Вояка поставил мушкет на пол, отцепил связку ключей, открыл дверь, сделав приглашающий жест. Я вошла.
Да, да! Наивная черная ведьма! А что я хотела здесь увидеть? Рассчитывала на тайную гостиницу для королевских гостей? Гм-м, хотя в каком — то роде, это и была гостиница, только бесплатная. Я оказалась в тюремных подвалах. Мы прошли ряд камер. Возле одной из них охранник остановился, снова сделал приглашающий жест. Мне пришлось войти. Лязгнул закрывающийся замок, потом потопали удаляющиеся шаги. Вот и они смолкли. Я осталась одна.
Глава 27
Альма, Альма, ты в тюрьме. Невезучая, преданная в лучших чувствах, дурна-а-а-ая. Так хотелось по-бабьи зареветь в голос.
Кто сказал, что я все время должна быть сильной? Кто сказал, что я могу сама решать все в своей жизни? Откуда у меня такое самомнение? Откуда уверенность, что все, что я делаю — это правильно?
Я обошла убогое помещение три — на- четыре и, не найдя ничего лучшего, уселась на скромную лежанку, стоящую в углу. Не ждите, что я буду описывать убранство камеры, и как изнеженная кокетка брезгливо стенать- в «каких нечеловеческих условиях» мне приходилось находиться.
Нет, не буду. Я — женщина сельская, видавшая на своем веку сараи, амбары, сеновалы, овины и прочую ерунду, поэтому закатывать глаза, как городская леди, я не стала. Просто села на лежанку, расправила затекшую спину, оглянулась — матрас вроде не сильно загаженный. Я, расправив подаренное Жаннет, прежде шикарное, а сегодня — обыденное платье, подобрала ноги и улеглась.
Что- то в последней сцене не давало мне покоя.
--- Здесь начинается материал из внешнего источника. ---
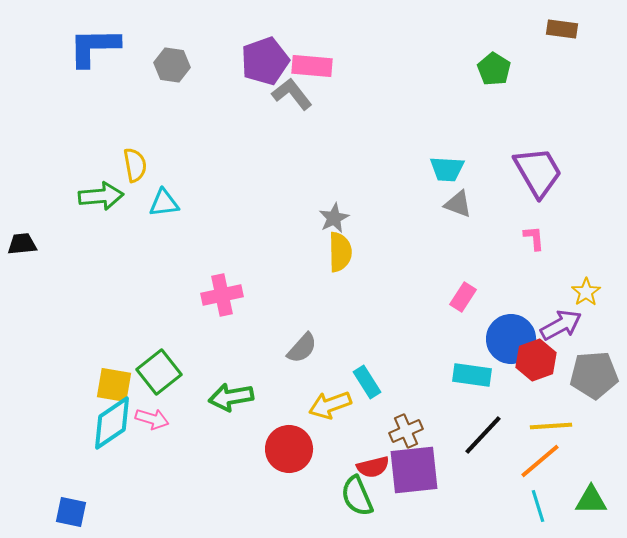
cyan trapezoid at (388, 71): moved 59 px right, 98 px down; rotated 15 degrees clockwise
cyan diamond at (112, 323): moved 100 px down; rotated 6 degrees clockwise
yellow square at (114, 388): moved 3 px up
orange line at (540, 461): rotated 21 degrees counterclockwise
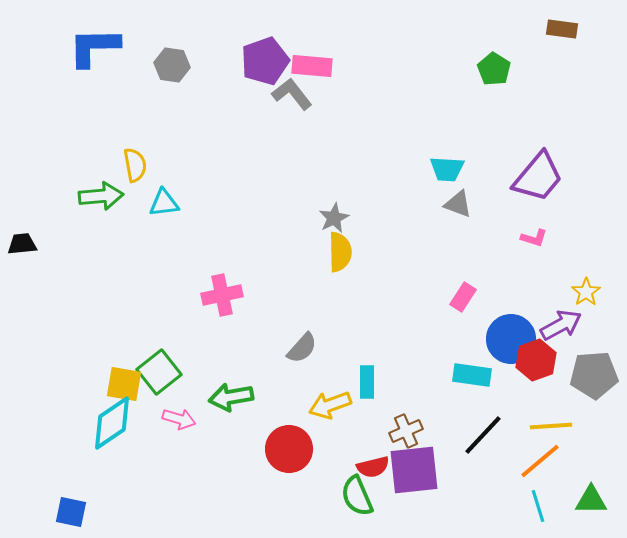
purple trapezoid at (538, 172): moved 5 px down; rotated 70 degrees clockwise
pink L-shape at (534, 238): rotated 112 degrees clockwise
cyan rectangle at (367, 382): rotated 32 degrees clockwise
yellow square at (114, 385): moved 10 px right, 1 px up
pink arrow at (152, 419): moved 27 px right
Я стала перебирать эпизоды последнего часа и поняла — Рональд назвал королеву — «Эльза!». Ни «ваше величество», ни «моя королева», а просто — «Эльза». Он ее любовник! Ну, или как там принято называть человека, разделяющего постель с королевой — «фаворит»?
Я вспомнила наш разговор в чужой комнатке, где он жаловался, что под присмотром, и не может когда угодно выходить из дворца.
Да! Рональд — фаворит, и эта должность, судя по- всему, его тяготит.
Но не думал же он, дурашка, что я — простая черная ведьма, смогу его оградить от посягательств королевы?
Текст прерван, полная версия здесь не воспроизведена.